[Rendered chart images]
◇ ◇ ◇ ◇ ◇ ◇ ◇
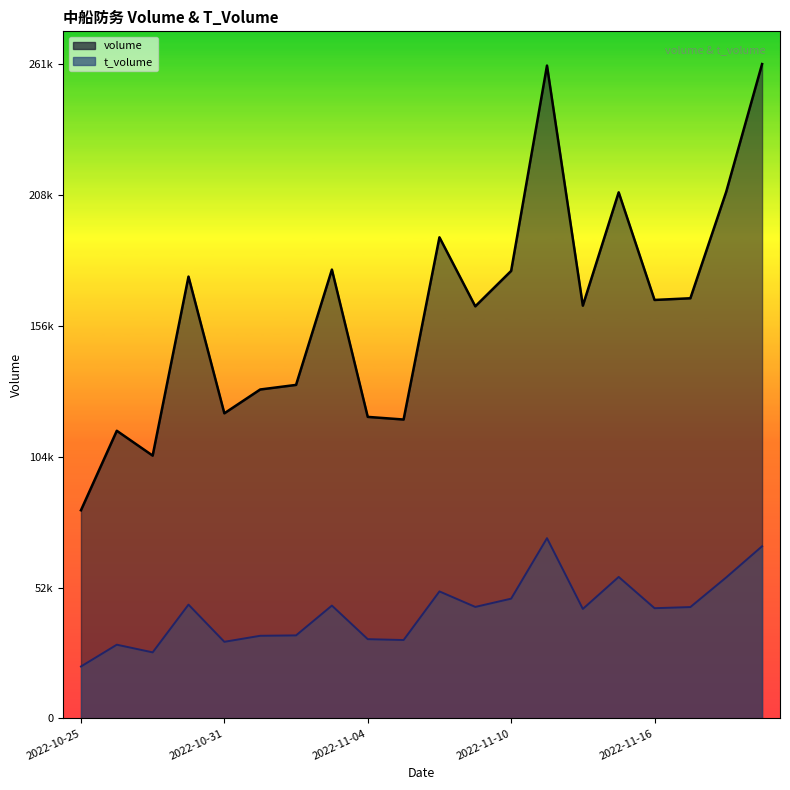

At which label does t_volume first exceed 44461?

2022-10-28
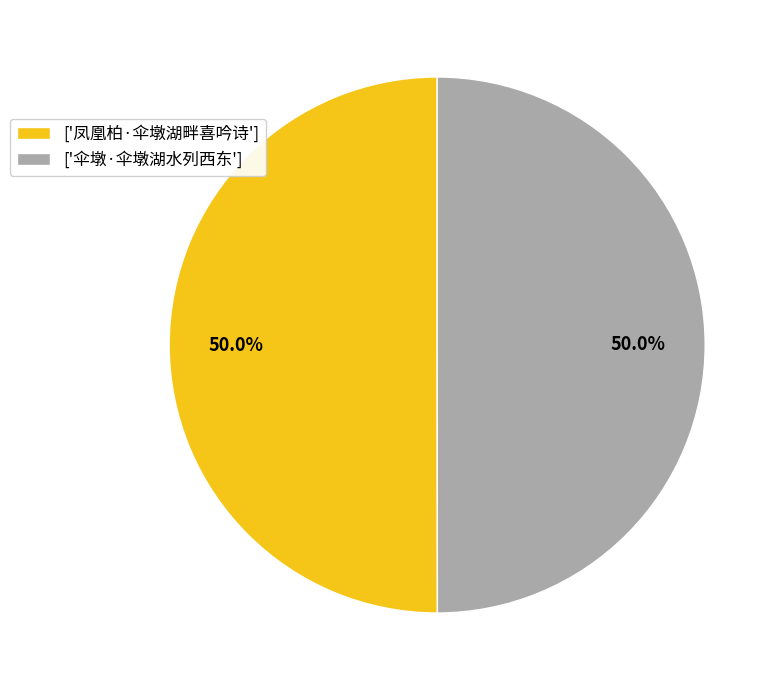

What is the ratio of the value at ['伞墩·伞墩湖水列西东'] to the value at ['凤凰柏·伞墩湖畔喜吟诗']?

1.0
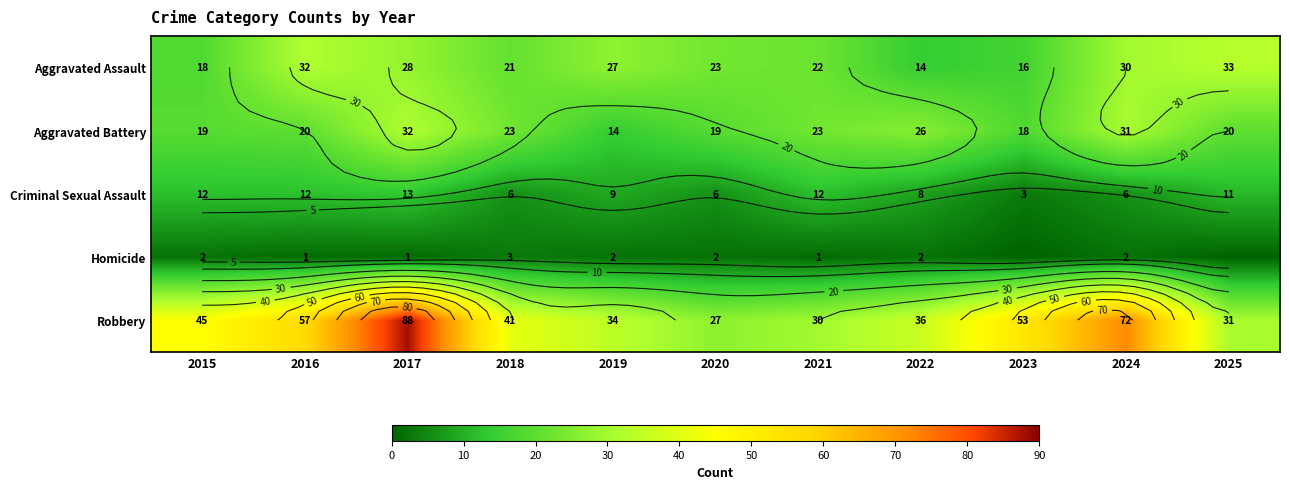

Read the Aggravated Assault value at 2023.

16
◇ ◇ ◇ ◇ ◇ ◇ ◇
Task instructions
Copy the lines from all of the records word for word, leaving out the pictures.

Expected output
At which label does t_volume first exceed 44461?

2022-10-28

What is the ratio of the value at ['伞墩·伞墩湖水列西东'] to the value at ['凤凰柏·伞墩湖畔喜吟诗']?

1.0

Read the Aggravated Assault value at 2023.

16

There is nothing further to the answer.